We were thinking of spending around 1.75M with approx 1.2% property taxes. Additionally, we are open to an interest only mortgage option to make the payments more manageable or a 10/1 Arm.  Do you think that is reasonable or too much money to spend on a house. Any feedback would be greatly appreciated! Thanks.

chitown-2020

Quote from: Jpfire1 on August 22, 2020, 04:30:29 AM
We were thinking of spending around 1.75M with approx 1.2% property taxes. Additionally, we are open to an interest only mortgage option to make the payments more manageable or a 10/1 Arm.  Do you think that is reasonable or too much money to spend on a house. Any feedback would be greatly appreciated! Thanks.

It's a lot to wrestle with -- and you probably live in a HCOL area.   That being said, my rule of house buying at higher income levels is no more than 3 to 4x annual salary, IF you want to be free financially.   Some people are comfortable with owing on a house forever --I am not.   But with the idea of financial freedom, it means borrowing less -- with the intent to eventually not have to owe anything, or manage a low debt burden for the advantages of debt without the risk of a cash crunch if the markets go against you.   

You didn't mention what size down payment you're making, which would be a factor.   I would for sure steer clear of an interest only or ARM when rates are so low.   Lock in at 30 years and forget it -- you can always pay more if you want to pay it off faster.

§

Task set:
A: Retype the passage from the house-buying discussion that begins at the words "You didn't mention" and stops after "it off faster.".
B: In the house-buying discussion, what limit does the reply set on house price for buyers at higher income levels who want financial freedom?
C: According to the house-buying discussion, why does the reply recommend a 30-year fixed mortgage instead of an interest-only loan or an ARM?

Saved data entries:

§

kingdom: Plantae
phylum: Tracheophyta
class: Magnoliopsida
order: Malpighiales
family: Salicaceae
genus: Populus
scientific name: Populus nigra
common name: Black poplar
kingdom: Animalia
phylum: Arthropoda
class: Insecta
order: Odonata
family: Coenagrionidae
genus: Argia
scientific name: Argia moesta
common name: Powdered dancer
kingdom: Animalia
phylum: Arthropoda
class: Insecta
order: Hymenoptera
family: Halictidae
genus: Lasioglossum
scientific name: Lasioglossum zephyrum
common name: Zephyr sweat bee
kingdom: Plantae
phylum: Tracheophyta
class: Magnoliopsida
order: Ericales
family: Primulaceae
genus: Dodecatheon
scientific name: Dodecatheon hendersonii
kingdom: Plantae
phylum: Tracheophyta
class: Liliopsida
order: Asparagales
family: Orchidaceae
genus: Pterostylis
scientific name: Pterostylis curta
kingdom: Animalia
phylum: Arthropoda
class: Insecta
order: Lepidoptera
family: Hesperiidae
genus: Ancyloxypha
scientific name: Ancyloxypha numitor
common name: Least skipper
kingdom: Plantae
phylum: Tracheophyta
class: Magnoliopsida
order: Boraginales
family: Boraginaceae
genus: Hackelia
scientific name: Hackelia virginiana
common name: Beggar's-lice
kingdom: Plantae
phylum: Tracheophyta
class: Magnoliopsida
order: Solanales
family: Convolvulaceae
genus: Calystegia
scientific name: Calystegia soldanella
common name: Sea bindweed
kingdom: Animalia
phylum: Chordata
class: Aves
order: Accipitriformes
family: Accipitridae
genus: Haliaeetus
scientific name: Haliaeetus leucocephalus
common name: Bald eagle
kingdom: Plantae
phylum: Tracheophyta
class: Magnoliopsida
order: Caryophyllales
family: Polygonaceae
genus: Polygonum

§

Task-by-task answers:
A:
You didn't mention what size down payment you're making, which would be a factor.   I would for sure steer clear of an interest only or ARM when rates are so low.   Lock in at 30 years and forget it -- you can always pay more if you want to pay it off faster.

B: No more than 3 to 4 times annual salary.

C: Rates are so low that the reply says to lock one in for 30 years and forget it. A fixed loan still allows paying more to pay it off faster.